RECORDS TO USE START

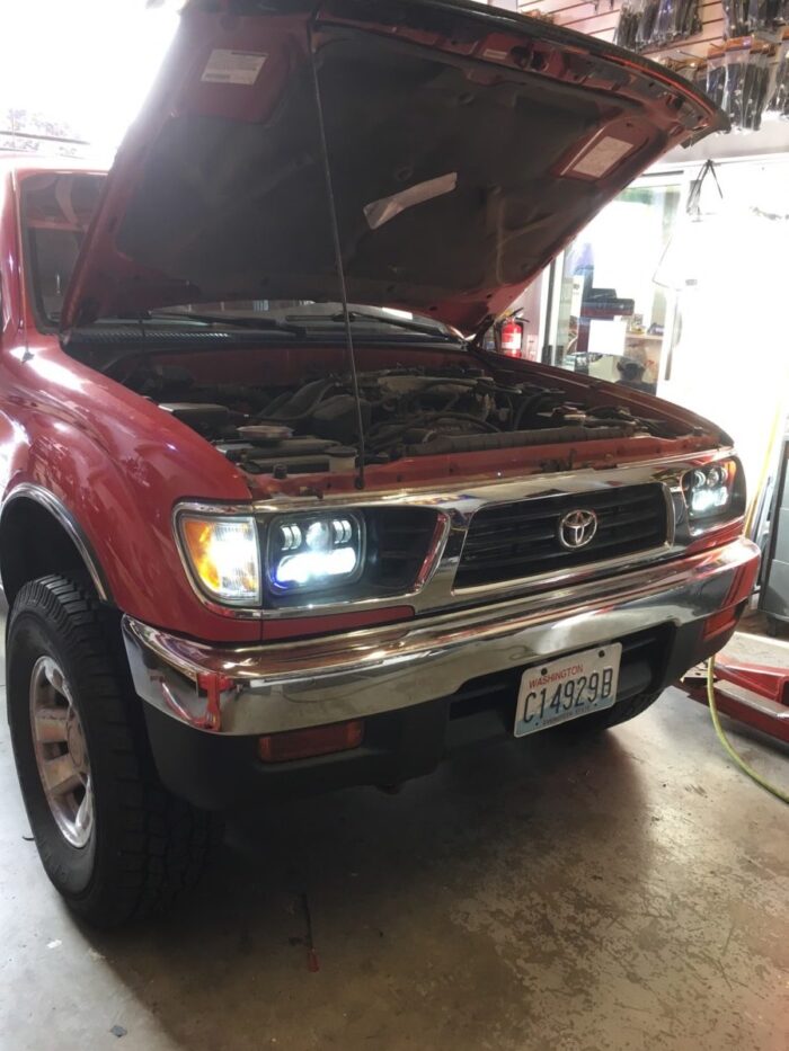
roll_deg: -3.5
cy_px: 526
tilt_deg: -14.5
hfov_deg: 48.2
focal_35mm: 29
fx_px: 881
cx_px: 394
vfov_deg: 61.7
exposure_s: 1/30
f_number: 2.2
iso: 64
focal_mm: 4.15
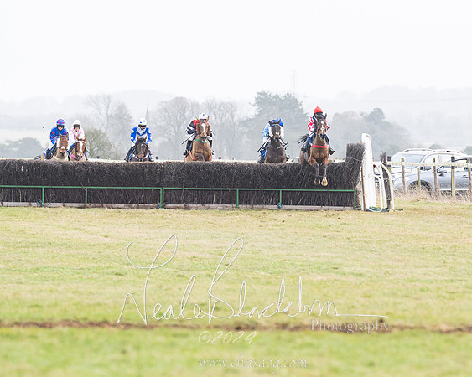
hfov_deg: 4.4
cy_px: 190
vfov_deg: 3.5
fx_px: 6156
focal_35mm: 441
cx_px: 308
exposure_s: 1/800
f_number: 4
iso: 400
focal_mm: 200
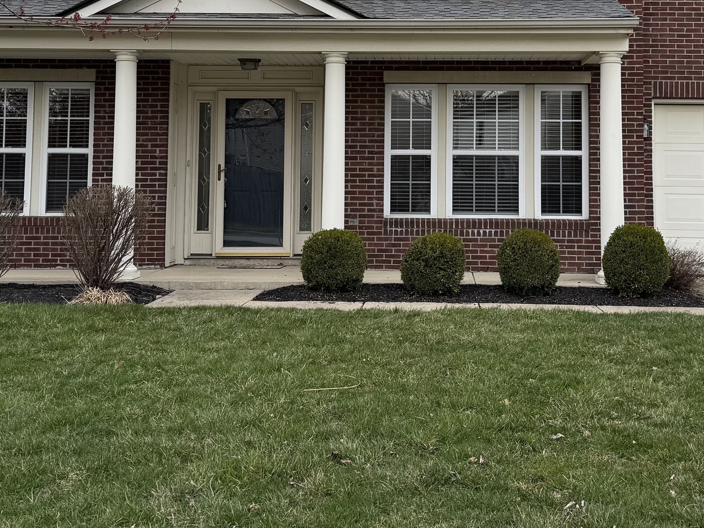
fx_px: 1159
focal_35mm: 57
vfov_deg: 25.2
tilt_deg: +3.3
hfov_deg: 33.7
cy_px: 94
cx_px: 399
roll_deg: -0.1
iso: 80
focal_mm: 6.76
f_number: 1.78
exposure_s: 1/326
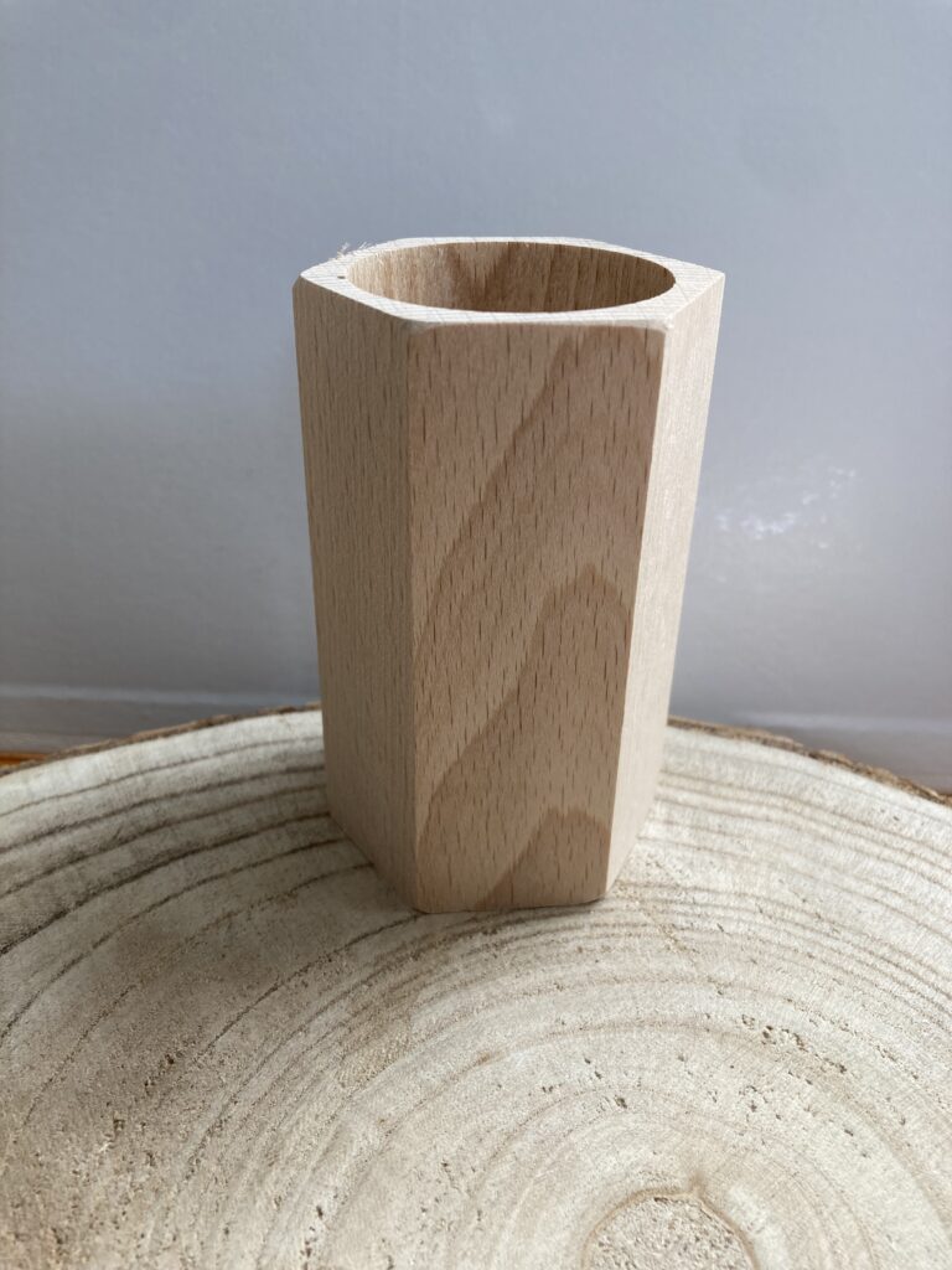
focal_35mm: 28
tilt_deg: -28.1
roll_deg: +0.7
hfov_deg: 49.7
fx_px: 1027
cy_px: 635
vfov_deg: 63.4
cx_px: 476
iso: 32
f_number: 1.8
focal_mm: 3.99
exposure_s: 1/121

RECORDS TO USE END

AIM OF THE EXERCISE
Provide an exact transcript of the lines from the one that holds "roll_deg: +0.7" through the final line of the data above.

RESPONSE FOR THIS EXERCISE
roll_deg: +0.7
hfov_deg: 49.7
fx_px: 1027
cy_px: 635
vfov_deg: 63.4
cx_px: 476
iso: 32
f_number: 1.8
focal_mm: 3.99
exposure_s: 1/121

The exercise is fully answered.